8. Known limits — what AI-generated content cannot reliably do
Generative AI models can hallucinate: produce plausible-sounding output that is incorrect. Specifically, in the context of GoPresent's Services, the limits we are aware of are:
(a) Specific numbers (TAM / SAM / SOM, growth rates, revenue, market shares, valuations) should be verified against your own primary sources before being cited externally. The model's training data has a cut-off and does not contain real-time market data.
(b) Named entities (specific competitor names, named investors, named customers) should be verified — the model can confuse similarly-named entities, attribute acquisitions to the wrong acquirer, or invent names that sound right but don't exist.
(c) Time-sensitive claims ("X just raised a Series B", "the FCA's current guidance is Y") will not reflect events after the model's training cut-off. The fact-check feature flags time-sensitive claims as 'needs_source' to nudge verification.
(d) Sector-specific regulatory analysis (financial services, healthcare, defence) should not be relied upon without independent professional review. Section 4 of our Acceptable Use Policy at /legal/aup makes this explicit.
(e) Investment advice — outputs are commentary and analysis, not investment advice. GoPresent is not authorised by the FCA.
9. Automated decision-making
GoPresent does NOT make solely automated decisions that produce legal effects on you or similarly significantly affect you in the sense of UK GDPR Article 22.
AI-generated 'scores' (e.g. capital-readiness score on the founder portal, deal score on the scout portal) are advisory inputs to a human decision (the founder deciding what to revise, the scout deciding whether to take a meeting). They do not, in themselves, alter your contractual entitlement to the Services or your access to any feature, except where you explicitly opt in to score-gated workflows for your own use.

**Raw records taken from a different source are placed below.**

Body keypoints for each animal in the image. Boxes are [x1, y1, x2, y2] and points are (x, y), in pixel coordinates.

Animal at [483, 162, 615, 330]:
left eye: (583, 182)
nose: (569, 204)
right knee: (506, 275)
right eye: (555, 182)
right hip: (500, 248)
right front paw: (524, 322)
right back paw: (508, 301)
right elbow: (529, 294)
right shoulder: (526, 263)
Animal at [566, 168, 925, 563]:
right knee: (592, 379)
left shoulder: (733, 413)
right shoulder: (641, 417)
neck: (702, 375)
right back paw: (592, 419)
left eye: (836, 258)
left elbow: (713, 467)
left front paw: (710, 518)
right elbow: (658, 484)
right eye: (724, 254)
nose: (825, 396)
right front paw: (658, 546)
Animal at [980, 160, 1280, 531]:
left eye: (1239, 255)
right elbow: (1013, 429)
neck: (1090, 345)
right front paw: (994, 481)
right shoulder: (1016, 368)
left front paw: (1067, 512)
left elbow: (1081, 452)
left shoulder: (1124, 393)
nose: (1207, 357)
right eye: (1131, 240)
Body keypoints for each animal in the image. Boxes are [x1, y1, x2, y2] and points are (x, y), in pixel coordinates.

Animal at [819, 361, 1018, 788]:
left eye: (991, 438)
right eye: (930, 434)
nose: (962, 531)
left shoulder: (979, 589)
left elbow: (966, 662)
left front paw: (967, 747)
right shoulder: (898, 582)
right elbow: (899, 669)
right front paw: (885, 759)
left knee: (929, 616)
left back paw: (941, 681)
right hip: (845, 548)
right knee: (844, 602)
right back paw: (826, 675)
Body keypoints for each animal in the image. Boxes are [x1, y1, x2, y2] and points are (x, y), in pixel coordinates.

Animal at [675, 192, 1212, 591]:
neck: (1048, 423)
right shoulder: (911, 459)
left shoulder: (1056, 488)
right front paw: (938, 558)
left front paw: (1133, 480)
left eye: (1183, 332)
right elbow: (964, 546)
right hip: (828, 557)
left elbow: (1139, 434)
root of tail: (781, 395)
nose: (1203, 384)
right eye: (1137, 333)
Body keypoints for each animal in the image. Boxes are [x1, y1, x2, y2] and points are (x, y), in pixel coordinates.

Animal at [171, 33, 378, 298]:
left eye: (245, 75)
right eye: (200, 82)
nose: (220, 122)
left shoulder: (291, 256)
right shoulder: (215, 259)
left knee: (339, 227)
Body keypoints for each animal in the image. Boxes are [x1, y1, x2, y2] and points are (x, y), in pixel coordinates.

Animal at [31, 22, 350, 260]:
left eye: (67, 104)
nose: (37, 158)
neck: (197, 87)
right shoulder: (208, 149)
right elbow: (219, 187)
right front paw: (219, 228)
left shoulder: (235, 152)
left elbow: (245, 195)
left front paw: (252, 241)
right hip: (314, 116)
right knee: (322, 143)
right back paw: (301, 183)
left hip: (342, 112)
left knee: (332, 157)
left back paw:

Where score-driven gating is offered as an opt-in (e.g. 'upgrade your score by 10 points to unlock advanced advisor pack'), the gating is documented in the relevant in-product surface and the score itself is always inspectable.
10. Reporting concerns
If you believe an AI-generated output has caused you harm — defamatory content, misleading numbers used in an external pitch, personal data of a third party leaking into your output — please contact privacy@gopresent.ai immediately. We will investigate and, where appropriate, take corrective action including deletion of the output and notification of any affected third party.
Routine feedback on output quality (a gap analysis you think missed a key point; a deck slide that didn't read well) is welcomed at feedback@gopresent.ai and is used to improve the prompt registry.
11. Changes to this notice
We will update this notice when we change AI providers, add a new AI feature with materially different data flows, or when applicable law changes (notably the staged commencement of the EU AI Act). The version and last-updated date at the top of this page indicate the current version.